ベトテルによれば、本プロジェクトはベトナムが国内で半導体チップ製造能力を初めて確立する重要な節目であり、基幹技術の段階的な内製化とデジタル経済の持続的発展に向けた基盤となる。工場は研究、設計、試験、生産を担う国家的インフラとして位置付けられ、通信、IoT、航空宇宙、自動車、医療機器、自動化産業などへの供給を想定している。
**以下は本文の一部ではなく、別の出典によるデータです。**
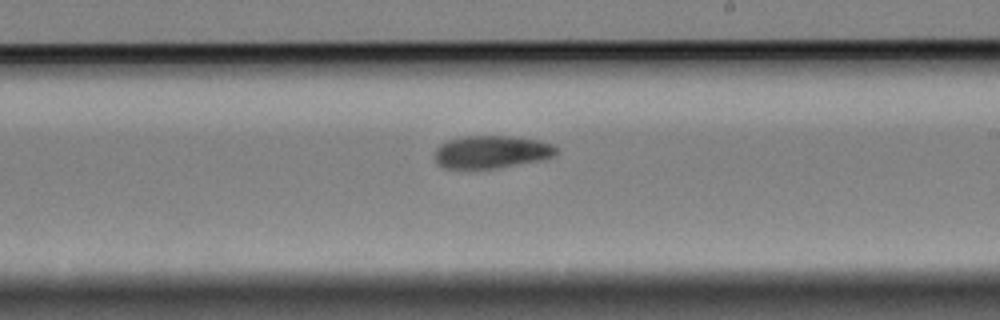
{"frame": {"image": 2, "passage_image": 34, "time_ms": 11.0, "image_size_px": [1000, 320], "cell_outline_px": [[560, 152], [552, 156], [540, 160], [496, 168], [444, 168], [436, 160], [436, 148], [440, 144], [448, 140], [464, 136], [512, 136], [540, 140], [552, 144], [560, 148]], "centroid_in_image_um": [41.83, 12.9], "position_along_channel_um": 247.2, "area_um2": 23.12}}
ファム・ミン・チン首相は、同工場の建設が世界半導体バリューチェーンにおける重要な一工程を国内で補完し、組立中心から創造型産業への転換を示すものと評価した。さらに、実際の生産環境と連動した人材育成拠点としての役割も期待されている。
ベトナムはこれまでチップ製造工程を除く多くの分野に参入してきたが、本プロジェクトにより製造工程を国内で完結させることを目指す。半導体産業が経済のみならず地政学・安全保障上の戦略産業となる中、同工場はベトナムの技術的自立と国際的地位向上に寄与するものと位置付けられる。